** Opening TEXT SEGMENT block **
Liga IV Galați
- Founded: 1968
- Country: Romania
- Level on pyramid: 4
- Promotion to: Liga III
- Relegation to: Liga V Galați
- Domestic cup: Cupa României – County phase
- Current champions: Gloria Ivești (3rd title) (2025–26)
- Most championships: Victoria Galați (5 titles)
- Website: frf-ajf.ro/galati
- Current: 2025–26 Liga IV Galați

= Liga IV Galați =

Fourth tier Romanian football league

Liga IV Galați is one of the regional football divisions of Liga IV, the fourth tier of the Romanian football league system, for clubs based in Galați County, and is organized by AJF Galați – Asociația Județeană de Fotbal (lit. 'County Football Association').

It is contested by a variable number of teams, depending on the number of teams relegated from Liga III, the number of teams promoted from Liga V Galați, and the teams that withdraw or enter the competition. The winner may or may not be promoted to Liga III, depending on the result of a promotion play-off contested against the winner of a neighboring county series.

==History==
Football arrived in Galați around 1908, brought by foreign commercial companies and the efforts of Officer Vladovici, a career officer who had studied in France. The first matches involved military teams, such as the one from the 3rd Heavy Artillery Regiment founded by Vladovici, which played against the English sailors stationed in the port. A year later, the Cavalry Regiment from Galați established a second team from the city, and this facilitated the organization of more football matches in Galați. In 1919, students from Vasile Alecsandri High School formed a team, Liceul Vasile Alecsandri (LVA), followed in 1920 by Olimpia and Niki, formed by immigrants from Turkey, Greece, and Armenia. As football grew in popularity, inter-city matches with Brăila, Tulcea, and Reni became more common, alongside local games between Internaționala, Niki, Olimpia, Șoimii Dacia, Atlas, and LVA.

In 1922, Șoimii Dacia and LVA merged to form Dacia Vasile Alecsandri Galați (DVA), which soon became one of the region’s strongest teams. More clubs emerged, including Maccabi, Aviația, Școala Comercială, Sportul, and Baza Navală. The first regional championship took place in 1926, featuring ten teams from Galați (including the neighborhood teams Șoimii and Gloria), two from Reni (Maccabi and Dunărea), and one from Tulcea. DVA was crowned the inaugural champion. However, economic hardships in the late 1920s led to the dissolution of many clubs, leaving only DVA, Gloria, and Șoimii active.
** Closing TEXT SEGMENT block **
** Opening SOURCE DATA block **
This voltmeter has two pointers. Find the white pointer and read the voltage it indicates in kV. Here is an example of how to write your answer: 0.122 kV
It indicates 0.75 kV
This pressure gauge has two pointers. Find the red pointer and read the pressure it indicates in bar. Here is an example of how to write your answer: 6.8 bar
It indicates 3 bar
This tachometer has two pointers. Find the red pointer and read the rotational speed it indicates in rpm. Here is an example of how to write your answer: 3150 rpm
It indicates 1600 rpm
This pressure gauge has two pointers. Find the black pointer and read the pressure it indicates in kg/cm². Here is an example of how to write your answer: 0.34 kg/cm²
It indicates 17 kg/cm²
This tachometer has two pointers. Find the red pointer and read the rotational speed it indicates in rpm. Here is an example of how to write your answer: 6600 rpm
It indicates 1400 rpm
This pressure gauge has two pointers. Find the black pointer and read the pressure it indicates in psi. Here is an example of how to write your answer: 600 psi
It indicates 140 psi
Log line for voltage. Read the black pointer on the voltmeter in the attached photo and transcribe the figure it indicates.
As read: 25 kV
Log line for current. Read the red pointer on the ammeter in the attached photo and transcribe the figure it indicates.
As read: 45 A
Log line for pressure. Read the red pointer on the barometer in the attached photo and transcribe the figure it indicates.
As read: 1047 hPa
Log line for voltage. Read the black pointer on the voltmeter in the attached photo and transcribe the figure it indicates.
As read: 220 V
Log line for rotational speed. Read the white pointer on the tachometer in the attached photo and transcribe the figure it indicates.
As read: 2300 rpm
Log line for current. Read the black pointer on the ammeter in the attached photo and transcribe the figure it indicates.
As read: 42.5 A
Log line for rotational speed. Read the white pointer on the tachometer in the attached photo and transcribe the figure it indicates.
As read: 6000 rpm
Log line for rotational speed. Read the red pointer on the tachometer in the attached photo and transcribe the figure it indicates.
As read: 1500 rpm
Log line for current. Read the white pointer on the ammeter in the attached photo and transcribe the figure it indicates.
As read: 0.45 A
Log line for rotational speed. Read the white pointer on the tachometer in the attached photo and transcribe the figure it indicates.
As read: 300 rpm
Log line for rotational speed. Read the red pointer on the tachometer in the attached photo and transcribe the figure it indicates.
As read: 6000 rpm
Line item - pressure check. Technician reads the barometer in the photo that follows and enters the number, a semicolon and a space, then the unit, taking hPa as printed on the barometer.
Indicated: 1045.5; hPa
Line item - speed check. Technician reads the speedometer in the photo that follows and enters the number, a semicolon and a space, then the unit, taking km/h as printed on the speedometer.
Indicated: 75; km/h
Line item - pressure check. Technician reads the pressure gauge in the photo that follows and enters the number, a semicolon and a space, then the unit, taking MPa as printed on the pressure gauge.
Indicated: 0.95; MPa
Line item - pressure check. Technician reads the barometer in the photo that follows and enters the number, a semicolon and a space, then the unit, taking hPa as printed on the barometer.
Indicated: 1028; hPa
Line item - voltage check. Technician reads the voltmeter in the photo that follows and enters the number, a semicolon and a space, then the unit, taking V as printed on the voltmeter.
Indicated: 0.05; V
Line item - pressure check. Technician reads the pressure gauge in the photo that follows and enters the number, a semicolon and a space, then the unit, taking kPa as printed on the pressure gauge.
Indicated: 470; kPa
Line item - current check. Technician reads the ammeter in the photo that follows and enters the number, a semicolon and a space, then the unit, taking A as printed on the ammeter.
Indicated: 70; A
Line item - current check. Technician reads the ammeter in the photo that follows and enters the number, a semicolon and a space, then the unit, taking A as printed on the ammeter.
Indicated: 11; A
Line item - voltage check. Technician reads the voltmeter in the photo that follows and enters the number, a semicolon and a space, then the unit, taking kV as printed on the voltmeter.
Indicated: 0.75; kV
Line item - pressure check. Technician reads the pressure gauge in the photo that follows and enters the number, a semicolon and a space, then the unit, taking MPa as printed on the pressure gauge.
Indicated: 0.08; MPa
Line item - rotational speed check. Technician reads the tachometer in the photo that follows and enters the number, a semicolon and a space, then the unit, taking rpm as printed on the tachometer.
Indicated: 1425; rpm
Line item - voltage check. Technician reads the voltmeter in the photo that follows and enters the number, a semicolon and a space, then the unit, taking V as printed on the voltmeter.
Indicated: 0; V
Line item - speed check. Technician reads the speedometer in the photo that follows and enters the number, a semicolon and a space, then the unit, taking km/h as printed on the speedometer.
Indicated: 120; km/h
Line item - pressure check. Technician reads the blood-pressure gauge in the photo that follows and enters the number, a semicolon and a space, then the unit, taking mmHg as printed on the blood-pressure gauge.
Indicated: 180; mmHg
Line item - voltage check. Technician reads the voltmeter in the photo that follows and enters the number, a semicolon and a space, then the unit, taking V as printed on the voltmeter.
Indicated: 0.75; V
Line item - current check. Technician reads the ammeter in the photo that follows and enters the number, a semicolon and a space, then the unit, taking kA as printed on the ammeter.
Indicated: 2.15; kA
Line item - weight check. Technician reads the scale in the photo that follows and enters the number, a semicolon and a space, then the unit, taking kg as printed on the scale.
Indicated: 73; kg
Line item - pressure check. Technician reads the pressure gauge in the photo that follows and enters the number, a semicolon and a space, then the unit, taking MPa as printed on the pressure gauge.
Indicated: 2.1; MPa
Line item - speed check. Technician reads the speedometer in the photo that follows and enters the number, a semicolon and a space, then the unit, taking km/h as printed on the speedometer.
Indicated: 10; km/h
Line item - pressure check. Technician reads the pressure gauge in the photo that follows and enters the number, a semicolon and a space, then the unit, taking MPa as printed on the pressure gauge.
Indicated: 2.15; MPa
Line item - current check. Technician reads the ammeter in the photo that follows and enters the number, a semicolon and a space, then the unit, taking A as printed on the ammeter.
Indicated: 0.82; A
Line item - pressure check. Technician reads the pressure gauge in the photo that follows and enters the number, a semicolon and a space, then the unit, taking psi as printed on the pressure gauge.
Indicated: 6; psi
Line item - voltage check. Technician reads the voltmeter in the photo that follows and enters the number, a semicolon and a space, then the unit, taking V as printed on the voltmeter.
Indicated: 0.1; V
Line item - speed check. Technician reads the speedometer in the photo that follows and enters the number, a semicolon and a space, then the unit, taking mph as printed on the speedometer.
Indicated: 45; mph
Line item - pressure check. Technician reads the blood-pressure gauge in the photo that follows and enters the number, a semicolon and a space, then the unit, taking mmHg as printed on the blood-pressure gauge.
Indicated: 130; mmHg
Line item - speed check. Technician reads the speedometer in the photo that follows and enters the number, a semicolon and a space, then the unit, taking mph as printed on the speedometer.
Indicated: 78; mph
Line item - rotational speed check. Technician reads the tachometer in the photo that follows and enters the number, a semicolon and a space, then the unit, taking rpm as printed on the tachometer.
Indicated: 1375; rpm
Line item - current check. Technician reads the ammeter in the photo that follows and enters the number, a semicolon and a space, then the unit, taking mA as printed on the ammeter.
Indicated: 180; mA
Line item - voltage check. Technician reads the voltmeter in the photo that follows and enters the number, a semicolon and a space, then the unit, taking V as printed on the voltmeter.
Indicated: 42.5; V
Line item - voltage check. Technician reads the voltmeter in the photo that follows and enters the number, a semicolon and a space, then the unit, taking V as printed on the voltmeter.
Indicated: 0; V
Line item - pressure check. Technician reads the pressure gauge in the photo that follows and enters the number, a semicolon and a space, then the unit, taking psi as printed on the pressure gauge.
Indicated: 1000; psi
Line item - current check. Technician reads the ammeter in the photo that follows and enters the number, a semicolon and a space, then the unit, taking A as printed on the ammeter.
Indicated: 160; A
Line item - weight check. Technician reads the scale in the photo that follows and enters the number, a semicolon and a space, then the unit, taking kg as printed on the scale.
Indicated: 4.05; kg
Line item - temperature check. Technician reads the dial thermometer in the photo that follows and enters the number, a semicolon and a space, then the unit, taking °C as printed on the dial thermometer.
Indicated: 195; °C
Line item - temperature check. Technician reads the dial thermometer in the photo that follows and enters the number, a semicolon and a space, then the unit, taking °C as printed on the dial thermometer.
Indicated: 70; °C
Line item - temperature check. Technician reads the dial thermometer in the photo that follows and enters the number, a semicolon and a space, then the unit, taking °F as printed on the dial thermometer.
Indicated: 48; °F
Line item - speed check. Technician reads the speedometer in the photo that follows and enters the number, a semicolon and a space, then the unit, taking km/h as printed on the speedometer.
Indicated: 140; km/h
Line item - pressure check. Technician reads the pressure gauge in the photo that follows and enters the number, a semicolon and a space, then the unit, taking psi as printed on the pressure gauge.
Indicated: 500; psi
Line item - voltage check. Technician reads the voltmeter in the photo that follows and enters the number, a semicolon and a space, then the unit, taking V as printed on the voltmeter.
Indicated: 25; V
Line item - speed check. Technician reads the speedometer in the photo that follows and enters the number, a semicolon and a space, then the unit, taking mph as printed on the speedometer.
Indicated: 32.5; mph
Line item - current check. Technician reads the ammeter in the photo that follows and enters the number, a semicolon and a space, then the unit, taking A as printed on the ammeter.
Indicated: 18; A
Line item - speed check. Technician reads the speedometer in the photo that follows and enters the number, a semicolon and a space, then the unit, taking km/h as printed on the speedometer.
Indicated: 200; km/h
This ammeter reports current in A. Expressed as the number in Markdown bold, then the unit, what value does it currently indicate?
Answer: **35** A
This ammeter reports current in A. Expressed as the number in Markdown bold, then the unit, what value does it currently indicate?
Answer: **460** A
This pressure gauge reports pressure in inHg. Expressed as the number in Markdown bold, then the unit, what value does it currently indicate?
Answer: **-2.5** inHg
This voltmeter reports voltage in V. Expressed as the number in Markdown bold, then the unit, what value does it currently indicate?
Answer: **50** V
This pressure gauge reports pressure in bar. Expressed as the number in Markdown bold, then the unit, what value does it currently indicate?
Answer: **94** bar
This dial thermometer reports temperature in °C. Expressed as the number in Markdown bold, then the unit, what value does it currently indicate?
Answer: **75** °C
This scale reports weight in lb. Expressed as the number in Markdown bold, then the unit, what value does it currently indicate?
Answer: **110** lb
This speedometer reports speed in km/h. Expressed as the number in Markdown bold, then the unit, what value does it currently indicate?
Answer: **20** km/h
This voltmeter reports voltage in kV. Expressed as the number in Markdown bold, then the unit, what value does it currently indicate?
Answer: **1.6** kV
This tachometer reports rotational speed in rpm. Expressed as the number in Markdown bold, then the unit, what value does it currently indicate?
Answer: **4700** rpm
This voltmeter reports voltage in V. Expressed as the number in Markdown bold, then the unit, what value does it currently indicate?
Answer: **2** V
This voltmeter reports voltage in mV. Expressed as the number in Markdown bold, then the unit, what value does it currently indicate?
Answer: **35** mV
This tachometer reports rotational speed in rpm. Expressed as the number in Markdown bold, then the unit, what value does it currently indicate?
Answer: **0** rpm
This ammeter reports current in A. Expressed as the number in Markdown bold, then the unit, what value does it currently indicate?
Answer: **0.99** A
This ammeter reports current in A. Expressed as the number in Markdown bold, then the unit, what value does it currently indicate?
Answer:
** Closing SOURCE DATA block **
ASSIGNMENT A: Based on the Liga IV Galați text, does each statement agree with it? (i) The league is organized by AJF Galați. (ii) The league winner is always promoted to Liga III. (iii) Gloria Ivești has won the most championships. For each, answer yes or no and quote the deciding words.
ASSIGNMENT B: Using the Liga IV Galați text, explain in one to three sentences why the number of teams in the league changes.
ASSIGNMENT C: In the Liga IV Galați text, rewrite the paragraph beginning "In 1922, Șoimii Dacia and LVA merged" as a short list that keeps its main facts.

EXERCISE RESPONSE A:
(i) Yes: "is organized by AJF Galați – Asociația Județeană de Fotbal"
(ii) No: "The winner may or may not be promoted to Liga III, depending on the result of a promotion play-off contested against the winner of a neighboring county series."
(iii) No: "Most championships: Victoria Galați (5 titles)"

EXERCISE RESPONSE B: The number of teams depends on how many teams are relegated from Liga III and how many are promoted from Liga V Galați. It also changes when teams withdraw from or enter the competition.

EXERCISE RESPONSE C:
- 1922: Șoimii Dacia and LVA merged to form Dacia Vasile Alecsandri Galați (DVA), which soon became one of the region's strongest teams.
- New clubs emerged, including Maccabi, Aviația, Școala Comercială, Sportul, and Baza Navală.
- 1926: The first regional championship was held with ten teams from Galați (including Șoimii and Gloria), two from Reni (Maccabi and Dunărea), and one from Tulcea. DVA won.
- Late 1920s: Economic hardships dissolved many clubs, leaving only DVA, Gloria, and Șoimii active.